How People-Pleasers Promote Bully-Culture

Bullying is a big problem these days. Online, at school, at home and in the workplace, bullies are preying upon the vulnerable. There are even bullies in politics, pushing around their fellow politicians and oppressing their constituents.

Bullies are nasty individuals who pick on those who they consider weaker than they are. At home, the bully can be a parent or a sibling; at school they can be a teacher or a classmate; at work they can be a colleague or a boss. In politics, the bully can be anything from a minor bureaucrat to the head of a country.

Bullies desperately need to feel powerful and they’re filled with rage because deep down, what they feel is weak and powerless. That’s why they never pick on anyone their own size.

Bullies are terrified that other people will discover their dirty secret, which is that they’re plagued with feelings of inadequacy. Bullies frequently are compulsive braggarts – trying to overcompensate for their self-perceived shortcomings.

Bullies intimidate, dominate and oppress. They need to feel in control. What they hate is to be challenged. Like any coward, the typical bully is terrified of anyone who holds real power.

Bullies feel threatened by the people who they push around because these people remind them of their own, secret weakness. They’re compelled to punish the weak because they’re enraged at being reminded of what they themselves are lacking.  But, because bullies are weak, almost every one of them will back down at the first sign of any real opposition.

Out of insecurity, bullies puff themselves up and try to look as intimidating as possible, so unfortunately, a lot of people who encounter bullies don’t realize that they’re not as strong as they look. People-pleasers in particular will try to placate a bully out of fear of reprisals. They confuse the bully’s bluster with real power.
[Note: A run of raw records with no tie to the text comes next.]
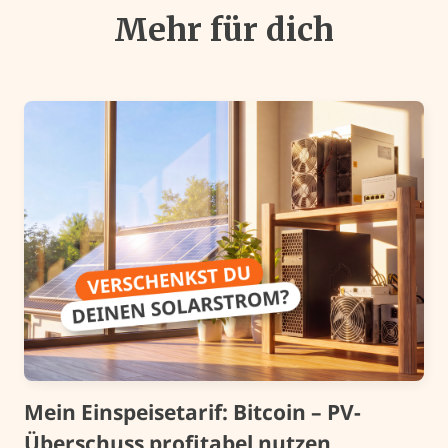
Mehr für dich
Mein Einspeisetarif: Bitcoin – PV-
Überschuss profitabel nutzen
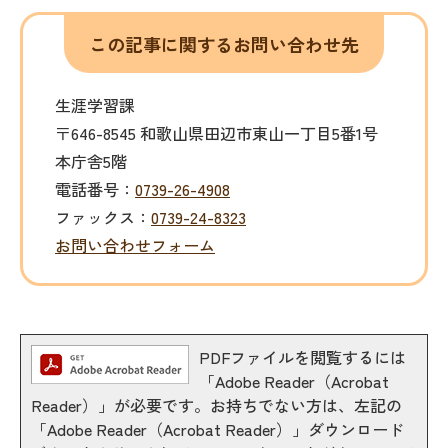
この記事に関するお問い合わせ先
生涯学習課
〒646-8545 和歌山県田辺市東山一丁目5番1号
本庁舎5階
電話番号：
0739-26-4908
ファックス：
0739-24-8323
お問い合わせフォーム
PDFファイルを閲覧するには
「Adobe Reader（Acrobat
Reader）」が必要です。お持ちでない方は、左記の
「Adobe Reader（Acrobat Reader）」ダウンロード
Out of fear of confrontation, pleasers allow bullies to get away with their bad behavior. In that sense, they become enablers who turn their backs on the victim in order to avoid angering the bully. They don’t realize what a weakling the bully is, deep down, and how their enabling actually emboldens the bully to keep on misbehaving.
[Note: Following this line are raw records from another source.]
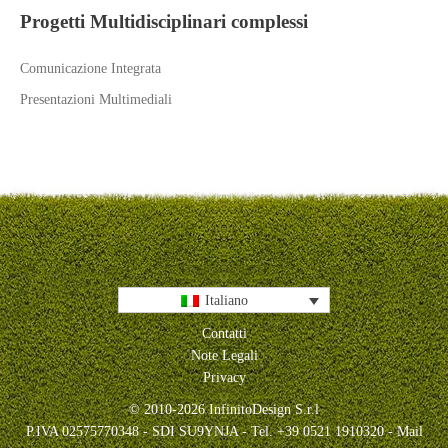
Progetti Multidisciplinari complessi
Comunicazione Integrata
Presentazioni Multimediali
Italiano
Contatti
Note Legali
Privacy
© 2010-2026 InfinitoDesign S.r.l
P.IVA 02575770348 - SDI SU9YNJA - Tel. +39 0521 1910320 - Mail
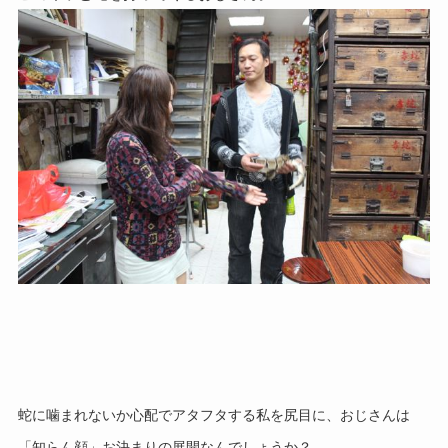
蛇に噛まれないか心配でアタフタする私を尻目に、おじさんは
「知らん顔」
お決まりの展開なんでしょうか？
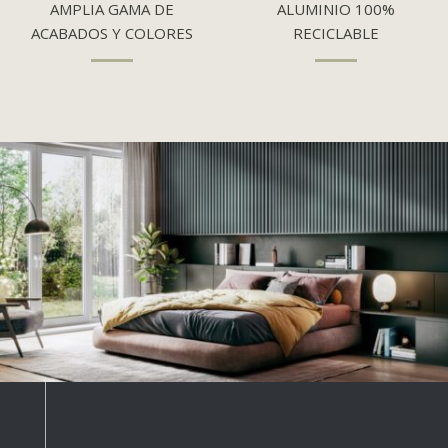
AMPLIA GAMA DE
ALUMINIO 100%
ACABADOS Y COLORES
RECICLABLE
A lot of people-pleasers would rather take the path of least resistance. They’ll go along with the loudest, most aggressive person in the room and sacrifice the one being abused. Out of fear of upsetting the bully, these pleasers end up rewarding their bad behavior and abandoning the person who did nothing wrong.

At home, enabling can take the form of one parent allowing the other to abuse the children, or a parent allowing one of their kids to hurt another.

At school enabling can take the form of the administration allowing a teacher to pick on a student, allowing an unreasonable parent to oppress a teacher, or it can be a teacher who allows one student to hurt another. It all comes down to not wanting to make the bully any angrier than they are. And this is exactly what the bully is counting on.

In the workplace, this type of enabling could be a boss who allows one employee to abuse another or a supervisor who lets a manager abuse their staff.

In politics, it can be the bully’s close colleagues who enable their bad behaviour because it’s easier than confronting the bully and risking the perception that the party is divided.

Confrontation is difficult, and only hard-core scrappers enjoy it. On the other hand, it’s often the right thing to do. As I said, most bullies are weaklings deep down inside, and they won’t put up much of a fight if confronted by someone who’s confident and empowered.

Nobody deserves to be bullied. We do the right thing when we stand up for the victim. They’ll be forever grateful and might even pay it forward one day.

Of course, if you believe yourself to be unsafe around a bully, confrontation isn’t the right way to go. In that case, the best bet is to walk away.

If the bully is a parent, the other parent’s best choice could be to take the kids and leave; if it’s a boss who’s being enabled by upper management, the best choice for the staff could be to seek out other employment. If it’s a teacher who’s being enabled by a fearful administration, the parents may need to move the child to a different class or even to a different school.

No-one should put themselves in harm’s way but on the other hand, we shouldn’t be letting bullies get away with their bad behavior. Most bullies aren’t dangerous; they’re just loud and mean and obnoxious.  Most bullies are afraid of any real sign of power. In a fair fight, anyone who opposes them is likely to win.

People-pleasers support bully culture by making it that much easier for bullies to succeed. People-pleasers reward the bad guy and abandon the victim out of their own fear of confrontation and need to please. Unfortunately, in these cases, they’re pleasing the wrong person.

Pleasers need to recognize that their fear-based choices are encouraging bullies and hurting innocent people. It’s time for pleasers to be brave and start standing up to the bullies in their midst, or if that feels too dangerous, they can at least try to help the victims of bullying get away from their oppressor.

If we stop being so fearful of angering the bullies around us only good things will happen. If we stop enabling them and start dealing with them, these nasty individuals will find it harder and harder to get away with their bad behaviour.

With fewer enablers, bullies will have far fewer opportunities to push other people around. And our society will be that much better for it.